» **Assignment**: Retype the records that come next, word for word.

» **Information provided**:

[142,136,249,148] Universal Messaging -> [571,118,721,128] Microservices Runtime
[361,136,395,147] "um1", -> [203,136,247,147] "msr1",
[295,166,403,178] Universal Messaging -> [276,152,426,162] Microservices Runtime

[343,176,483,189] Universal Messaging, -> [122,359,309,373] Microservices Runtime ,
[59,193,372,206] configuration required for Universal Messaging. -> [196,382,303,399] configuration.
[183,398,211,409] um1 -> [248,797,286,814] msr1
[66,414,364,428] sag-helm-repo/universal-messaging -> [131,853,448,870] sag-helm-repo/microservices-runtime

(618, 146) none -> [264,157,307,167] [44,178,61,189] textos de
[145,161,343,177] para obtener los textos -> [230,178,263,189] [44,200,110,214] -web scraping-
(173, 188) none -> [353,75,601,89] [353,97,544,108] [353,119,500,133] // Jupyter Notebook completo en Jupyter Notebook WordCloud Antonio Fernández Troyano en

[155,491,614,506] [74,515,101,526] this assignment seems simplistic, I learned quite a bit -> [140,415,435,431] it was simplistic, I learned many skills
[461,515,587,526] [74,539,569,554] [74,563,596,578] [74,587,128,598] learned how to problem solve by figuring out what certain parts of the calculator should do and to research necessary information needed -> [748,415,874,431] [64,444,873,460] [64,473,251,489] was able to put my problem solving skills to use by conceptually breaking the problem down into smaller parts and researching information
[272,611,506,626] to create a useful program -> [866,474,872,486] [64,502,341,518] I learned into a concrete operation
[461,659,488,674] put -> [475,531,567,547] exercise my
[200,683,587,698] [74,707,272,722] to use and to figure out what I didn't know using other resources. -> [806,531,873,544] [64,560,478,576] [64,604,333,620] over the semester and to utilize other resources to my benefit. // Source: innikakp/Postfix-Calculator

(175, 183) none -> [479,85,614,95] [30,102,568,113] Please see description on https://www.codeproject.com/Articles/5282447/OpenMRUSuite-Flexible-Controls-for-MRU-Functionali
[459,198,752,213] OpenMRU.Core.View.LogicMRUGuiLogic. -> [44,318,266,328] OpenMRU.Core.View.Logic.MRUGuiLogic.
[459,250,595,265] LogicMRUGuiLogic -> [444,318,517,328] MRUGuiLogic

» **Expected output**:
[142,136,249,148] Universal Messaging -> [571,118,721,128] Microservices Runtime
[361,136,395,147] "um1", -> [203,136,247,147] "msr1",
[295,166,403,178] Universal Messaging -> [276,152,426,162] Microservices Runtime

[343,176,483,189] Universal Messaging, -> [122,359,309,373] Microservices Runtime ,
[59,193,372,206] configuration required for Universal Messaging. -> [196,382,303,399] configuration.
[183,398,211,409] um1 -> [248,797,286,814] msr1
[66,414,364,428] sag-helm-repo/universal-messaging -> [131,853,448,870] sag-helm-repo/microservices-runtime

(618, 146) none -> [264,157,307,167] [44,178,61,189] textos de
[145,161,343,177] para obtener los textos -> [230,178,263,189] [44,200,110,214] -web scraping-
(173, 188) none -> [353,75,601,89] [353,97,544,108] [353,119,500,133] // Jupyter Notebook completo en Jupyter Notebook WordCloud Antonio Fernández Troyano en

[155,491,614,506] [74,515,101,526] this assignment seems simplistic, I learned quite a bit -> [140,415,435,431] it was simplistic, I learned many skills
[461,515,587,526] [74,539,569,554] [74,563,596,578] [74,587,128,598] learned how to problem solve by figuring out what certain parts of the calculator should do and to research necessary information needed -> [748,415,874,431] [64,444,873,460] [64,473,251,489] was able to put my problem solving skills to use by conceptually breaking the problem down into smaller parts and researching information
[272,611,506,626] to create a useful program -> [866,474,872,486] [64,502,341,518] I learned into a concrete operation
[461,659,488,674] put -> [475,531,567,547] exercise my
[200,683,587,698] [74,707,272,722] to use and to figure out what I didn't know using other resources. -> [806,531,873,544] [64,560,478,576] [64,604,333,620] over the semester and to utilize other resources to my benefit. // Source: innikakp/Postfix-Calculator

(175, 183) none -> [479,85,614,95] [30,102,568,113] Please see description on https://www.codeproject.com/Articles/5282447/OpenMRUSuite-Flexible-Controls-for-MRU-Functionali
[459,198,752,213] OpenMRU.Core.View.LogicMRUGuiLogic. -> [44,318,266,328] OpenMRU.Core.View.Logic.MRUGuiLogic.
[459,250,595,265] LogicMRUGuiLogic -> [444,318,517,328] MRUGuiLogic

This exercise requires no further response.